Grasser erklärte das Verhalten seiner Schwiegermutter heute damit, dass die damals etwa 70-Jährige nach einer Hausdurchsuchung und einer Steuerprüfung überfordert gewesen sei. Daher habe sie eine notarielle Erklärung abgegeben, dass sie nie die wirtschaftlich Berechtigte des Geldes auf dem Konto - wo Grasser das Geld veranlagt hatte - gewesen sei.
Geschickte Veranlagung
Er verstehe seine Schwiegermutter, sie habe damals nicht einmal mit ihm geredet, schilderte Grasser heute. Richtig sei, dass die Schwiegermutter ihm und seiner Frau 500.000 Euro schenken wollte, was er nicht annehmen wollte. Daher hatte er die 500.000 Euro bei der Meinl-Bank veranlagt - außerhalb der Banköffnungszeiten. Der Schwiegermutter habe er von der Veranlagung nichts erzählt, weil es sie, aufgrund ihrer Vermögensverhältnisse, gar nicht interessiert habe.

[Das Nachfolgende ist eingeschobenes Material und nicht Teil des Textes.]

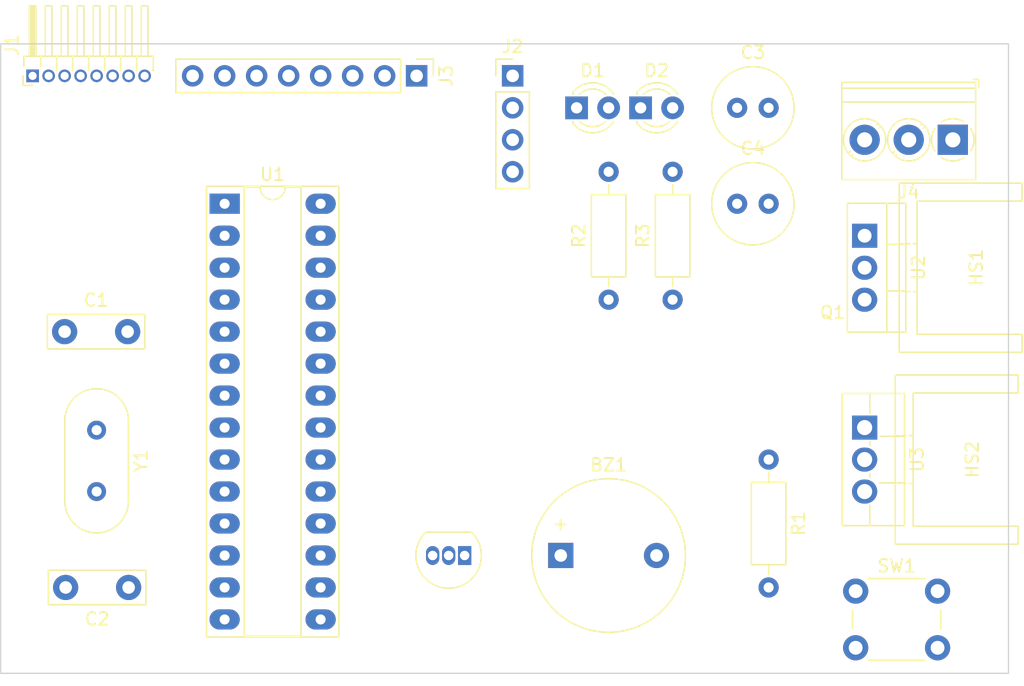
<source format=kicad_pcb>
(kicad_pcb (version 20221018) (generator pcbnew)

  (general
    (thickness 1.6)
  )

  (paper "A4")
  (layers
    (0 "F.Cu" signal)
    (31 "B.Cu" signal)
    (32 "B.Adhes" user "B.Adhesive")
    (33 "F.Adhes" user "F.Adhesive")
    (34 "B.Paste" user)
    (35 "F.Paste" user)
    (36 "B.SilkS" user "B.Silkscreen")
    (37 "F.SilkS" user "F.Silkscreen")
    (38 "B.Mask" user)
    (39 "F.Mask" user)
    (40 "Dwgs.User" user "User.Drawings")
    (41 "Cmts.User" user "User.Comments")
    (42 "Eco1.User" user "User.Eco1")
    (43 "Eco2.User" user "User.Eco2")
    (44 "Edge.Cuts" user)
    (45 "Margin" user)
    (46 "B.CrtYd" user "B.Courtyard")
    (47 "F.CrtYd" user "F.Courtyard")
    (48 "B.Fab" user)
    (49 "F.Fab" user)
    (50 "User.1" user)
    (51 "User.2" user)
    (52 "User.3" user)
    (53 "User.4" user)
    (54 "User.5" user)
    (55 "User.6" user)
    (56 "User.7" user)
    (57 "User.8" user)
    (58 "User.9" user)
  )

  (setup
    (pad_to_mask_clearance 0)
    (pcbplotparams
      (layerselection 0x00010fc_ffffffff)
      (plot_on_all_layers_selection 0x0000000_00000000)
      (disableapertmacros false)
      (usegerberextensions false)
      (usegerberattributes true)
      (usegerberadvancedattributes true)
      (creategerberjobfile true)
      (dashed_line_dash_ratio 12.000000)
      (dashed_line_gap_ratio 3.000000)
      (svgprecision 4)
      (plotframeref false)
      (viasonmask false)
      (mode 1)
      (useauxorigin false)
      (hpglpennumber 1)
      (hpglpenspeed 20)
      (hpglpendiameter 15.000000)
      (dxfpolygonmode true)
      (dxfimperialunits true)
      (dxfusepcbnewfont true)
      (psnegative false)
      (psa4output false)
      (plotreference true)
      (plotvalue true)
      (plotinvisibletext false)
      (sketchpadsonfab false)
      (subtractmaskfromsilk false)
      (outputformat 1)
      (mirror false)
      (drillshape 1)
      (scaleselection 1)
      (outputdirectory "")
    )
  )

  (net 0 "")
  (net 1 "+5V")
  (net 2 "Net-(BZ1-+)")
  (net 3 "Net-(U1-XTAL1{slash}PB6)")
  (net 4 "GND")
  (net 5 "Net-(U1-XTAL2{slash}PB7)")
  (net 6 "Net-(D1-A)")
  (net 7 "Net-(D2-A)")
  (net 8 "R1")
  (net 9 "R2")
  (net 10 "R3")
  (net 11 "R4")
  (net 12 "C1")
  (net 13 "C2")
  (net 14 "C3")
  (net 15 "C4")
  (net 16 "SCL")
  (net 17 "SDA")
  (net 18 "SDA-RF")
  (net 19 "SCK-RF")
  (net 20 "MOSI")
  (net 21 "MISO")
  (net 22 "unconnected-(J3-Pin_5-Pad5)")
  (net 23 "RST")
  (net 24 "+3.3V")
  (net 25 "Net-(J4-Pin_3)")
  (net 26 "BUZ")
  (net 27 "Net-(U1-~{RESET}{slash}PC6)")
  (net 28 "Door Closed")
  (net 29 "Door Open")
  (net 30 "unconnected-(U1-PD0-Pad2)")
  (net 31 "unconnected-(U1-PD1-Pad3)")
  (net 32 "unconnected-(U1-AREF-Pad21)")

  (footprint "Package_TO_SOT_THT:TO-220-3_Vertical" (layer "F.Cu") (at 106.68 53.34 -90))

  (footprint "Resistor_THT:R_Axial_DIN0207_L6.3mm_D2.5mm_P10.16mm_Horizontal" (layer "F.Cu") (at 86.36 58.42 90))

  (footprint "Package_TO_SOT_THT:TO-92_Inline" (layer "F.Cu") (at 74.93 78.74 180))

  (footprint "Connector_PinHeader_1.27mm:PinHeader_1x08_P1.27mm_Horizontal" (layer "F.Cu") (at 40.64 40.64 90))

  (footprint "TerminalBlock_Phoenix:TerminalBlock_Phoenix_PT-1,5-3-3.5-H_1x03_P3.50mm_Horizontal" (layer "F.Cu") (at 113.68 45.72 180))

  (footprint "Capacitor_THT:C_Radial_D6.3mm_H7.0mm_P2.50mm" (layer "F.Cu") (at 96.56 50.8))

  (footprint "Package_TO_SOT_THT:TO-220F-3_Vertical" (layer "F.Cu") (at 106.68 68.58 -90))

  (footprint "Heatsink:Heatsink_Stonecold_HS-S02_13.21x9.53mm" (layer "F.Cu") (at 109.535 55.88 90))

  (footprint "Capacitor_THT:C_Disc_D7.5mm_W2.5mm_P5.00mm" (layer "F.Cu") (at 48.26 81.28 180))

  (footprint "Capacitor_THT:C_Disc_D7.5mm_W2.5mm_P5.00mm" (layer "F.Cu") (at 43.18 60.96))

  (footprint "Button_Switch_THT:SW_PUSH_6mm_H5mm" (layer "F.Cu") (at 105.97 81.57))

  (footprint "LED_THT:LED_D3.0mm" (layer "F.Cu") (at 88.9 43.18))

  (footprint "Capacitor_THT:C_Radial_D6.3mm_H7.0mm_P2.50mm" (layer "F.Cu") (at 96.56 43.18))

  (footprint "LED_THT:LED_D3.0mm" (layer "F.Cu") (at 83.82 43.18))

  (footprint "Buzzer_Beeper:Buzzer_12x9.5RM7.6" (layer "F.Cu") (at 82.56 78.74))

  (footprint "Crystal:Crystal_HC49-4H_Vertical" (layer "F.Cu") (at 45.72 68.78 -90))

  (footprint "Heatsink:Heatsink_Stonecold_HS-S02_13.21x9.53mm" (layer "F.Cu") (at 109.22 71.12 90))

  (footprint "Resistor_THT:R_Axial_DIN0207_L6.3mm_D2.5mm_P10.16mm_Horizontal" (layer "F.Cu") (at 99.06 71.12 -90))

  (footprint "Package_DIP:DIP-28_W7.62mm_Socket_LongPads" (layer "F.Cu") (at 55.88 50.8))

  (footprint "Connector_PinHeader_2.54mm:PinHeader_1x08_P2.54mm_Vertical" (layer "F.Cu") (at 71.12 40.64 -90))

  (footprint "Connector_PinHeader_2.54mm:PinHeader_1x04_P2.54mm_Vertical" (layer "F.Cu") (at 78.74 40.64))

  (footprint "Resistor_THT:R_Axial_DIN0207_L6.3mm_D2.5mm_P10.16mm_Horizontal" (layer "F.Cu") (at 91.44 58.42 90))

  (gr_rect (start 38.1 38.1) (end 118.1 88.1)
    (stroke (width 0.1) (type default)) (fill none) (layer "Edge.Cuts") (tstamp 1ec12a6e-b2ea-454e-b8a4-f610383faa83))

)

</source>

Zuvor sagte Grasser, der als Beschuldigter nicht unter Wahrheitspflicht aussagen muss, dass er bei seinen Einvernahmen durch die Ermittlungsbehörden nicht alles zu den 500.000 Euro offengelegt hat. Dies habe zum Teil damit zu tun gehabt, dass es sich um den höchstpersönlichen Lebensbereich gehandelt habe.
Im Zuge der Finanzkrise habe er dann das Geld von der Meinl Bank auf eine sichere Bank transportieren wollen. Der Schweizer Vermögensverwalter Norbert Wicki habe für ihn die St. Gallener Kantonalbank ausgesucht. Dort habe er das Geld, das er inzwischen von 500.000 auf 780.000 Euro vermehrt habe, für seine Kinder veranlagen wollen.
Fionas Kreditkarte
Auch auf laut Anklage verdächtige Bareinzahlungen auf eines seiner Konten ging Grasser ein. Eigentlich habe er nie Bareinzahlungen geleistet, jedenfalls nicht bis zu seiner Hochzeit mit Fiona Swarovski. Das änderte sich, weil die Kreditkarte seiner Ehefrau öfters nicht funktioniert habe und er habe einspringen müssen. Ausgaben für die gemeinsame Hochzeit seien so ein Fall gewesen.

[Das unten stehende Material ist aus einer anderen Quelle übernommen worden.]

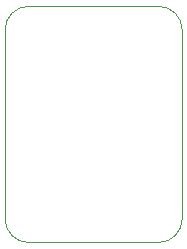
<source format=gbr>
%TF.GenerationSoftware,KiCad,Pcbnew,6.0.1-79c1e3a40b~116~ubuntu20.04.1*%
%TF.CreationDate,2022-01-22T19:05:20+01:00*%
%TF.ProjectId,sma-connector,736d612d-636f-46e6-9e65-63746f722e6b,rev?*%
%TF.SameCoordinates,Original*%
%TF.FileFunction,Profile,NP*%
%FSLAX46Y46*%
G04 Gerber Fmt 4.6, Leading zero omitted, Abs format (unit mm)*
G04 Created by KiCad (PCBNEW 6.0.1-79c1e3a40b~116~ubuntu20.04.1) date 2022-01-22 19:05:20*
%MOMM*%
%LPD*%
G01*
G04 APERTURE LIST*
%TA.AperFunction,Profile*%
%ADD10C,0.100000*%
%TD*%
G04 APERTURE END LIST*
D10*
X126500000Y-71500000D02*
X126500000Y-55500000D01*
X139500000Y-73500000D02*
X128500000Y-73500000D01*
X141500000Y-55500000D02*
X141500000Y-71500000D01*
X128500000Y-53500000D02*
X139500000Y-53500000D01*
X128500000Y-53500000D02*
G75*
G03*
X126500000Y-55500000I0J-2000000D01*
G01*
X126500000Y-71500000D02*
G75*
G03*
X128500000Y-73500000I2000000J0D01*
G01*
X139500000Y-73500000D02*
G75*
G03*
X141500000Y-71500000I0J2000000D01*
G01*
X141500000Y-55500000D02*
G75*
G03*
X139500000Y-53500000I-2000000J0D01*
G01*
M02*

</source>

Kritik an Bewegungsprofilen
Grasser, der heute teilweise sehr emotional reagierte, betonte, dass er seine sehr vermögende Frau Fiona aus Liebe zu ihr und nicht aus Liebe zum Geld geheiratet hat. Dass in seinem Ehevertrag eine Klausel stehen würde, wonach er jährlich eine Million Euro für den Lebensunterhalt beizusteuern habe, wie Medien berichteten, sei schlicht falsch.
Grassers Ehefrau hatte eine eidesstattliche Erklärung abgegeben, dass das Geld von ihrer Mutter stamme und in ihrem Beisein in der Schweiz an Grasser übergeben worden sei. Bewegungsprofile, die die Staatsanwaltschaft erstellt hat, und wonach laut Anklage unmöglich ist, dass er das Geld von seiner Schwiegermutter im Beisein seiner Frau im von ihm angegebenen Zeitraum in der Schweiz erhalten habe, seien ebenfalls falsch, betonte heute Grasser. Wie überhaupt die Staatsanwaltschaft schlampig ermittelt habe, weil sie ihn unbedingt habe anklagen wollen.
Angriff auf Hochegger
Einen großen Teil seiner Rede verwendete Grasser für seine Replik auf das Teilgeständnis Peter Hochegger. Hochegger hatte zu Beginn des Prozesses angegeben, im Jahr 2005 bei einem Treffen mit dem Bankberater in Wien von der Involvierung Grassers erfahren zu haben. Grasser versuchte heute, die Glaubwürdigkeit Hocheggers zu erschüttern.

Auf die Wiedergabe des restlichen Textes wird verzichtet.